[Stored data entries]
▼
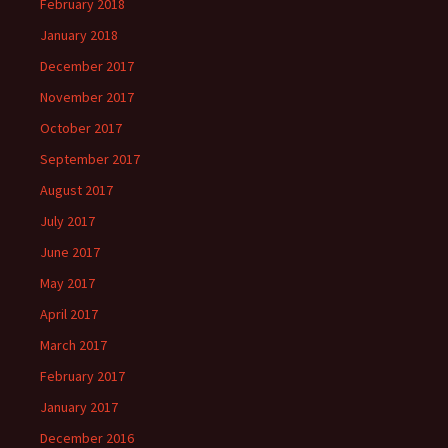
February 2018
January 2018
December 2017
November 2017
October 2017
September 2017
August 2017
July 2017
June 2017
May 2017
April 2017
March 2017
February 2017
January 2017
December 2016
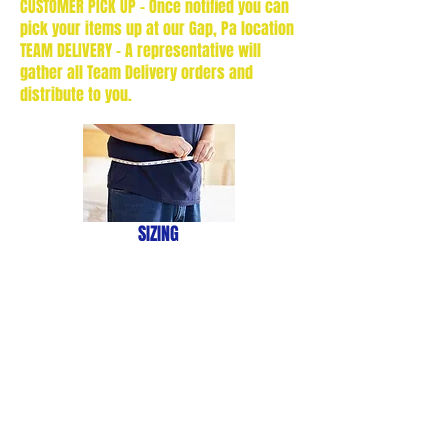
CUSTOMER PICK UP - Once notified you can
pick your items up at our Gap, Pa location
TEAM DELIVERY - A representative will
gather all Team Delivery orders and
distribute to you.
SIZING
HELP
We don’t have any
products to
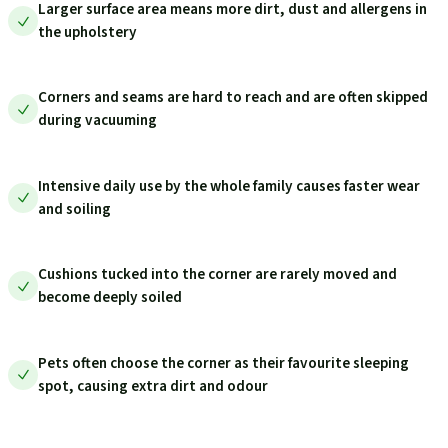
Larger surface area means more dirt, dust and allergens in
the upholstery
Corners and seams are hard to reach and are often skipped
during vacuuming
Intensive daily use by the whole family causes faster wear
and soiling
Cushions tucked into the corner are rarely moved and
become deeply soiled
Pets often choose the corner as their favourite sleeping
spot, causing extra dirt and odour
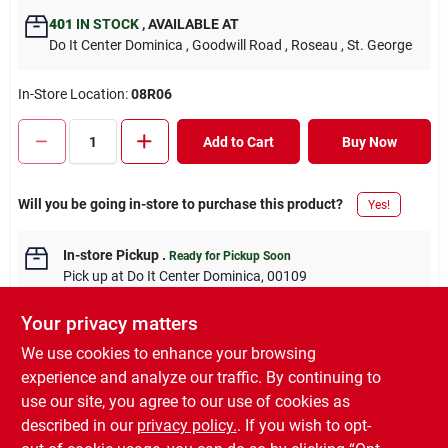
401
IN STOCK
,
AVAILABLE AT
Do It Center Dominica
, Goodwill Road
, Roseau
, St. George
In-Store Location:
08R06
Add to Cart
Buy Now
Will you be going in-store to purchase this product?
Yes!
In-store Pickup
.
Ready for Pickup Soon
Pick up
at
Do It Center Dominica
,
00109
Your privacy matters
We use cookies to enhance your browsing
experience and analyze our traffic. By continuing to
DESCRIPTION
use our site, you agree to our use of cookies as
described in our
privacy policy.
. If you wish to opt-
1.5MM 3 CORE RHINO GREY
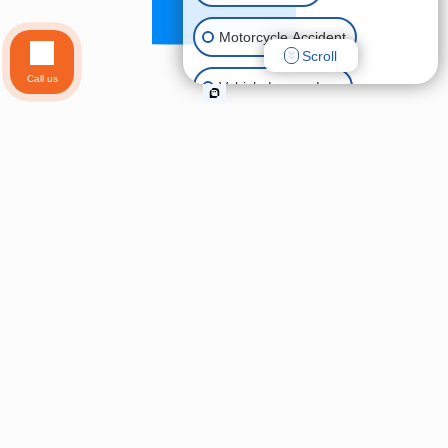
Motorcycle Accident
Scroll
Call us
Vehicle Lemon Law
Uber & Lyft Accidents
Pedestrian Accident
Slip & Fall
Wrongful Death
Animal Bite
Other Injuries
Brain Injury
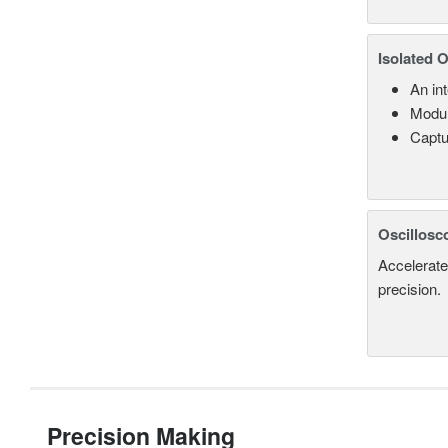
Isolated 
An in
Modul
Captu
Oscillosc
Accelerate
precision.
Precision Making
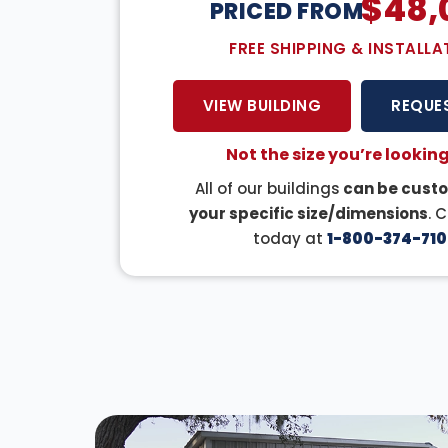
$
48,
PRICED FROM:
FREE SHIPPING & INSTALLA
VIEW BUILDING
REQUE
Not the size you’re looking
All of our buildings
can be custo
your specific size/dimensions
. 
today at
1-800-374-710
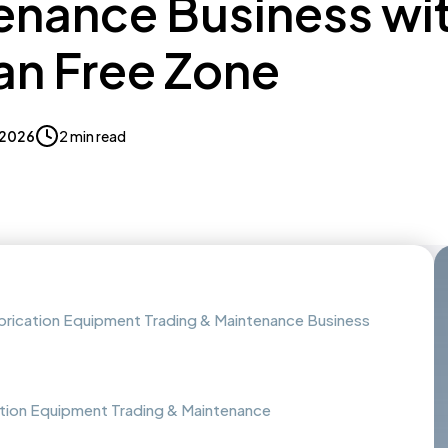
enance Business wi
n Free Zone
, 2026
2 min read
abrication Equipment Trading & Maintenance Business
ation Equipment Trading & Maintenance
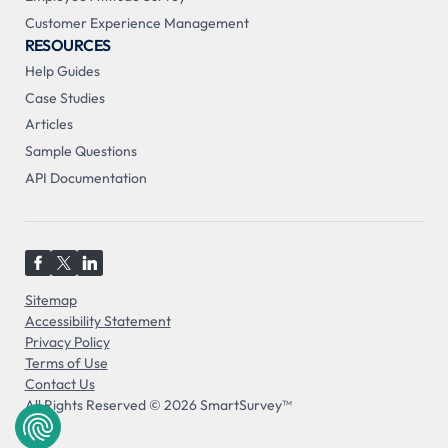
Customer Experience Management
RESOURCES
Help Guides
Case Studies
Articles
Sample Questions
API Documentation
Sitemap
Accessibility Statement
Privacy Policy
Terms of Use
Contact Us
All Rights Reserved © 2026 SmartSurvey™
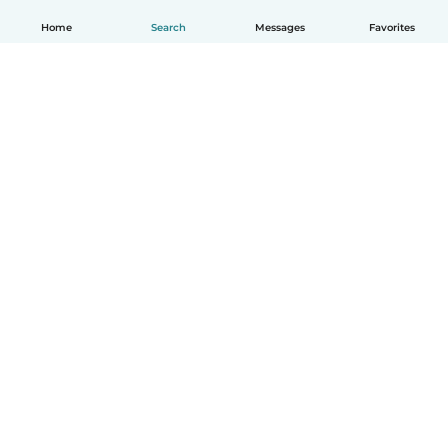
Home
Search
Messages
Favorites
English
How it works
Help
Terms & Privacy
Pricing
Company details
Babysits for Work
Community standards
© Babysits B.V.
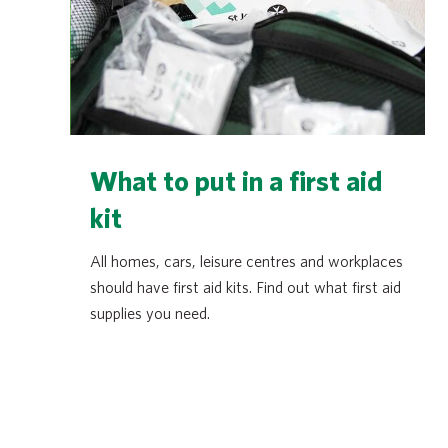
What to put in a first aid
kit
All homes, cars, leisure centres and workplaces
should have first aid kits. Find out what first aid
supplies you need.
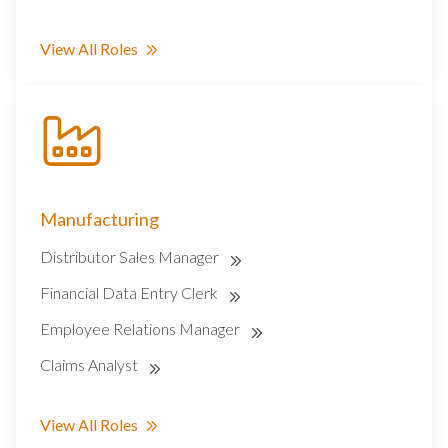
View All Roles
Manufacturing
Distributor Sales Manager
Financial Data Entry Clerk
Employee Relations Manager
Claims Analyst
View All Roles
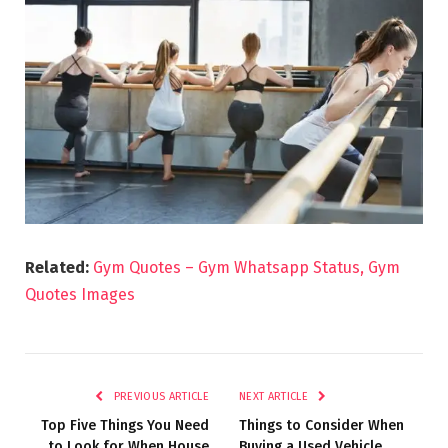
Related:
Gym Quotes – Gym Whatsapp Status, Gym
Quotes Images
PREVIOUS ARTICLE
NEXT ARTICLE
Top Five Things You Need
Things to Consider When
to Look for When House
Buying a Used Vehicle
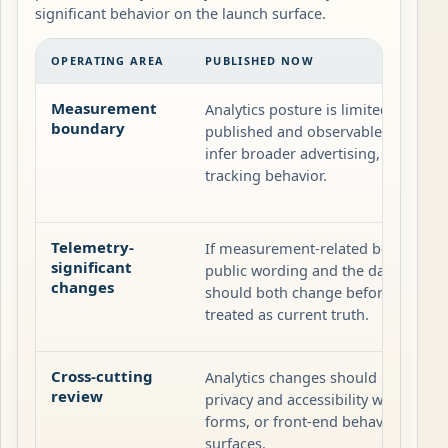
significant behavior on the launch surface.
OPERATING AREA
PUBLISHED NOW
Measurement
Analytics posture is limited to what i
boundary
published and observable on the si
infer broader advertising, profiling, 
tracking behavior.
Telemetry-
If measurement-related behavior c
significant
public wording and the dated releas
changes
should both change before the new 
treated as current truth.
Cross-cutting
Analytics changes should be review
review
privacy and accessibility when scri
forms, or front-end behavior also a
surfaces.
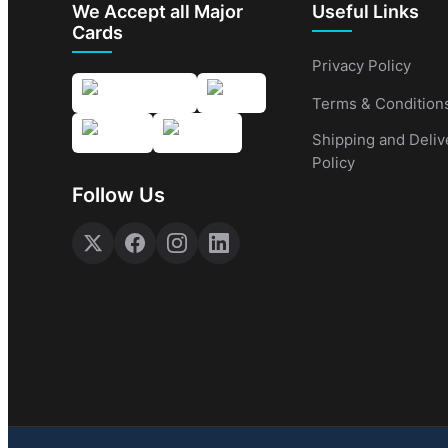
We Accept all Major
Useful Links
Cards
Privacy Policy
Terms & Condition
Shipping and Deliv
Policy
Follow Us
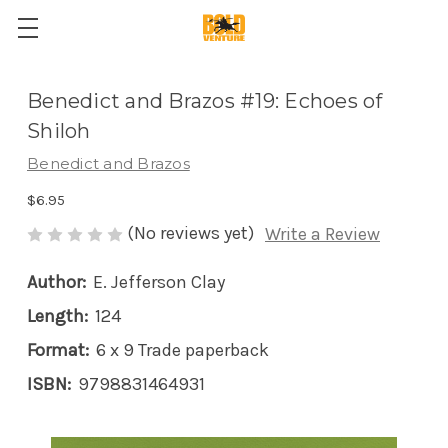
Benedict and Brazos #19: Echoes of
Shiloh
Benedict and Brazos
$6.95
(No reviews yet)
Write a Review
Author:
E. Jefferson Clay
Length:
124
Format:
6 x 9 Trade paperback
ISBN:
9798831464931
▲
**What the task asks:**
The answer must consist of every line above that holds the string "Analytics", copied exactly.

**Answer space:**
Analytics posture is limited to what i
Analytics changes should be review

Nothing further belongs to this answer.